Seibert knows there are things to be found, having done a sort of feasibility test excavation last summer with the assistance of his parents, Nancy and John Seibert, and his nephew, Christopher Seibert, who were visiting. He called the dig “ground-truthing of an anomaly.” Working in July, they found a line of brick and a clay floor and would have done more but for the weather.
“We cleaned up and monsoon season hit and turned it into a bathtub,’’ he said.
That’s the sort of thing that can happen on archaeological digs because field schools are typically in the summer.
In grading Honerkamp’s class, one university student wrote this: “If you don’t like the heat, don’t go digging in the Deep South in summer. Oh, and you should be aware there are insects, snakes and gators involved. If undeterred you will love this in depth experience with a seasoned anthropologist.”
Snakes and alligators are very unlikely at this summer’s digs, but heat and insects are a near certainty, as Seibert’s family endured last summer, but they weren’t the only ones. There were home-school groups on the ground every day helping screen what he shoveled from the hole.
Fort Frederica Site Manager Steve Theus said the upcoming exploration and teaching projects began nearly five years ago with a funding request. Friends of Fort Frederica are sponsoring the camp for youth in June as well as a trial run for eighth-grade students, he said.
There have been classroom introductions to archaeology in the past and student field trips to the fort are frequent, but this summer’s camp is a new opportunity, Theus said.
“We can expose kids to doing archaeology in the field,’’ he said.
That is made possible, Theus said, because of the sponsorship of the recently formed Friends of Fort Frederica.
Founding member Valerie Hepburn said the organization has grown dramatically since the first of the year and now has 100 members.
“People have been enthusiastic. We raised a little money, and we asked, ‘What’s the best first thing we can do?’’’ Hepburn said.
Seibert’s suggestion of the youth camp appears to be the best possible use of money, she said.
“There are so many dig opportunities out there,’’ she said.
The friends organization is also a great opportunity for the public to join and support “this absolute gem we have in our community’’ in Fort Frederica, Hepburn said.
The camp will be run from 9:30 a.m. until 3 p.m., June 4-7, and will be directed by Helen Provenzano, a Glynn County teacher who formerly taught archaeology classes and labs in a partnership between Fort Frederica and nearby Oglethorpe Point Elementary School.
The camp fee is $100 per child and includes a T-shirt, lunch all four days and a snack.
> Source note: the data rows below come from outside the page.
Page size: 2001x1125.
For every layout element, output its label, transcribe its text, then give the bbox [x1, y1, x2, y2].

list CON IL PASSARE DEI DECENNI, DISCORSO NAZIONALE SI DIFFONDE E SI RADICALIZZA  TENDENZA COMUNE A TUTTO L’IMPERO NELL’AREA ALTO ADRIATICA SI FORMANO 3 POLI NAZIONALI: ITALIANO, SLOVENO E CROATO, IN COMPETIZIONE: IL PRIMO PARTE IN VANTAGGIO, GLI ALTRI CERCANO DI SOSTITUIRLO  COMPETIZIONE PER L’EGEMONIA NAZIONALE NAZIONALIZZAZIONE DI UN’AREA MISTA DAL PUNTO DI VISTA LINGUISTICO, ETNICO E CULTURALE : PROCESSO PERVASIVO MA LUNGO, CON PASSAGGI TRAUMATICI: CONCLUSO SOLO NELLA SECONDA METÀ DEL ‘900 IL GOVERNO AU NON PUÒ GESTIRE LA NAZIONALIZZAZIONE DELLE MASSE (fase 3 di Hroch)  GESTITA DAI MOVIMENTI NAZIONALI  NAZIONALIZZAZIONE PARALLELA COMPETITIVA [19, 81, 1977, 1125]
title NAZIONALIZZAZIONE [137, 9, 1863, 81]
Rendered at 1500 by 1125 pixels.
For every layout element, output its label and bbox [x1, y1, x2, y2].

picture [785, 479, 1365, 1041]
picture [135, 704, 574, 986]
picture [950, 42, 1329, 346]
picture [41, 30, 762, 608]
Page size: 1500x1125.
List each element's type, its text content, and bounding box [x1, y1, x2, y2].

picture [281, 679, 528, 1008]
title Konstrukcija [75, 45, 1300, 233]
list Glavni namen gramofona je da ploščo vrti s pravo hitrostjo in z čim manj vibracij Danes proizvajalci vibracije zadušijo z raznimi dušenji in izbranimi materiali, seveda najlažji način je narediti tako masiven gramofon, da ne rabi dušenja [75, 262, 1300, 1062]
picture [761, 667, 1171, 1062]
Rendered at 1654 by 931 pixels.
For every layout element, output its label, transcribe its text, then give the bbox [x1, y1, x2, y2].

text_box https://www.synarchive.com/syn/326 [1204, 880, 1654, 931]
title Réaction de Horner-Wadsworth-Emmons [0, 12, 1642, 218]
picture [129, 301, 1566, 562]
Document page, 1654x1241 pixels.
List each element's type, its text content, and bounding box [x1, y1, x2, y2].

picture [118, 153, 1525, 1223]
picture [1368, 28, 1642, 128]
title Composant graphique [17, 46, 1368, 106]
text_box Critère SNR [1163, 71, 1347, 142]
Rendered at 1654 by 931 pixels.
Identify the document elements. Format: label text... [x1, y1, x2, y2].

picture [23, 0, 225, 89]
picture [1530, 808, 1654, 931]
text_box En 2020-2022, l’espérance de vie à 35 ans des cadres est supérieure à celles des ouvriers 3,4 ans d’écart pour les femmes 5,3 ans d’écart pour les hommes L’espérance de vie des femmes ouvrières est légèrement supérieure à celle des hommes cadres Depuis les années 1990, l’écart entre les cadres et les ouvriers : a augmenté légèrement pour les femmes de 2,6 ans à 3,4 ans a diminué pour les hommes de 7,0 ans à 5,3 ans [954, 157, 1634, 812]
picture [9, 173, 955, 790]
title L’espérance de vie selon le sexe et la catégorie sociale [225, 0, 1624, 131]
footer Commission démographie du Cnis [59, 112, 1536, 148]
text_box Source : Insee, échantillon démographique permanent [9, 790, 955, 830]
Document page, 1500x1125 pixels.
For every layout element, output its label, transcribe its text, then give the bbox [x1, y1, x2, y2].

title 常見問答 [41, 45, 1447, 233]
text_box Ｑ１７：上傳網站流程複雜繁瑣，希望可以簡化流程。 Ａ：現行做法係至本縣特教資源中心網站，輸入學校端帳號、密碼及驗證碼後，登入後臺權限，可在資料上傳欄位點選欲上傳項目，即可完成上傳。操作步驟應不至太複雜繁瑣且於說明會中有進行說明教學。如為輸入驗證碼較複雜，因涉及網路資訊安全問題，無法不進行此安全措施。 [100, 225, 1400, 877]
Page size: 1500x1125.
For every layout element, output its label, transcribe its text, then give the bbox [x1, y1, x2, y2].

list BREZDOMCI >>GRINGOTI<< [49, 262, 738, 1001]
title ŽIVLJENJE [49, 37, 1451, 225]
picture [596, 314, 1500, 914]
There is a limit of 20 campers.
Registration must be completed by May 1 and may be made through FortFredericaFriends.org. The website is also the best way to learn about or to support or join Friends of Fort Frederica.
Adults may assist in the dig from May 31 through June 6 from 9 a.m. until 5 p.m. They must reserve a spot, however, by calling Seibert at 912-638-3639 or by email at Michael_Seibert@nps.gov.
Seibert said finding even a piece of broken pottery can be rewarding, given how long its been in the ground.
“You can tell a kid, ‘You’re the first person to touch that in 200 years,’” he said.